I was coming from the public library and when I felt the impact, my first thought was, “I hope my books are OK.” Seriously. My next thought was my bike, which represented complete freedom to me. It had landed on the railroad tracks while I wound up in the road, and I immediately started to crawl toward it. The driver told me to stay still and fetched my bike and, in a manipulative move that still slays me to this day, said, “You probably don’t want to tell your parents about this. You wouldn’t want to get in trouble, would you?”
As a 13-year-old, I agreed, so after ascertaining that I had no broken bones, I hopped on my bike with its bent front wheel and wobbled my way home, bookbag slung over my shoulder and knees bleeding. (For the record, the only thing my parents were upset about is that they couldn’t find the guy who hit me.)
I often replay that scene when I’m cycling or walking in the greater Tucson area. Non-drivers are super vulnerable, especially near intersections and crosswalks.
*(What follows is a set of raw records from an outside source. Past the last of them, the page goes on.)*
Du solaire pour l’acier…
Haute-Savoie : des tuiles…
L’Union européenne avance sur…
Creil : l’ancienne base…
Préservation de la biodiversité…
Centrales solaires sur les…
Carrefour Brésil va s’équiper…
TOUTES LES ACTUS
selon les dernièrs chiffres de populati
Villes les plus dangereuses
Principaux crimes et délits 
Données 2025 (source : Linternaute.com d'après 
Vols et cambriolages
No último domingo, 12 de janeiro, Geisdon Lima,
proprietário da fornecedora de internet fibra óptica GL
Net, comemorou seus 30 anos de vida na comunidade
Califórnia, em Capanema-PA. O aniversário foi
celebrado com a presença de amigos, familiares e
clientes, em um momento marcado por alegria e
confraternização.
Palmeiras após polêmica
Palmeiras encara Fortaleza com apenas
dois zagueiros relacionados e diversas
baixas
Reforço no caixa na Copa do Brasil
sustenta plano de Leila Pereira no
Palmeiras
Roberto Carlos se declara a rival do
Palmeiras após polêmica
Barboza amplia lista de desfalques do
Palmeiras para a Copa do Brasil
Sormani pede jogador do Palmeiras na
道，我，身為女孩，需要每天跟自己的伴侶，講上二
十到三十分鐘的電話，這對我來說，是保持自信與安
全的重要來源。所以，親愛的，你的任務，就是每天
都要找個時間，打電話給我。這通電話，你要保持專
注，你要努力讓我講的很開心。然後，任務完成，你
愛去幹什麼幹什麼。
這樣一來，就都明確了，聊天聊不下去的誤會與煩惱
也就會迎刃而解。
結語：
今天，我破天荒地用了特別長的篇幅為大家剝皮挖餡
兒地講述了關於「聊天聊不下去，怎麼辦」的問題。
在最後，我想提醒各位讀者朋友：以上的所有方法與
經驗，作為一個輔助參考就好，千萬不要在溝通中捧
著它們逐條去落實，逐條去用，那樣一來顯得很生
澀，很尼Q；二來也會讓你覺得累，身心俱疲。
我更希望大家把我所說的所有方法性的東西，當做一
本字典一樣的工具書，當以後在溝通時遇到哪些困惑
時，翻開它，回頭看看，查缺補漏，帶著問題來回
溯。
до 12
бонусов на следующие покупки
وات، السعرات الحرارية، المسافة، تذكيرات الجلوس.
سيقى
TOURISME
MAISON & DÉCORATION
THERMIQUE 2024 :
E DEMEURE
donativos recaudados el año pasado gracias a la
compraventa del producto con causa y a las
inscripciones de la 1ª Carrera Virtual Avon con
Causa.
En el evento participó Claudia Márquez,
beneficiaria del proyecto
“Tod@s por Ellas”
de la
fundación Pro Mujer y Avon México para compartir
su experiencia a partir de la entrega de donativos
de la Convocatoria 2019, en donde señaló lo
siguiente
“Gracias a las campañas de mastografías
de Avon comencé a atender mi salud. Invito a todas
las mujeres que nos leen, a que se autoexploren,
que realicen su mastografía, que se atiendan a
That seems counterintuitive, since we all learned in driver’s ed to be extra careful at intersections and crosswalks but ask any cyclist or pedestrian about their experiences at those locations and you’ll see driver’s ed lessons have been long forgotten.
According to the latest data from the Arizona Department of Transportation, 25 pedestrians died on Tucson streets in 2017 and 35 more people were killed in bicycle crashes, motorcycle wrecks or car accidents. Most of these deaths are completely preventable; they are literally in our hands when our hands are on the wheel.
I’m not a blameless driver. I can be just as distracted as the next person, thinking about where I’m headed and what needs to be done more than scanning the roads for pedestrians or cyclists. Indeed, just the other day I was waiting to turn right on red at the corner of a busy intersection and almost hit a pedestrian.
I had looked left-right-left, as we are all trained to do at right turns, but as I started to turn, an older couple stepped out from behind the light post on the corner to cross the street. They had the right of way – the little walking man signal was on – but I hadn’t seen them the first time I looked right because they were huddled behind the post seeking a tiny bit of shade. Also, I hadn’t thought to check for the walk signal.
In a city with so many bikes and pedestrians, all drivers should be doing a left-right-left-right scan, plus looking over our right shoulder for cyclists and checking for the walk signal at every intersection.
I employed this extra-careful attention for the rest of my 15-minute drive, and it added about two minutes to my trip. But I didn’t hit anyone and only one driver behind me got antsy and honked his take-the-turn-already! horn.
What drivers must realize every time we step behind the wheel is that vehicles aren’t just a means of transportation. They’re a potentially lethal weapon.
Yes, some cyclists behave abominably, and some pedestrians appear to have an allergic aversion to crosswalks and cut across the middle of the street. But these knuckleheads don’t mean drivers should have a free pass.
It’s spring, the weather’s getting spectacular and lots of people are out and about on foot, bike, skateboard, scooter or unicycle, enjoying living some place not covered in snow. If you’re in a vehicle, remember to watch out for everyone who is not. “Share the road” needs to be more than a slogan if we’re going to take care of each other.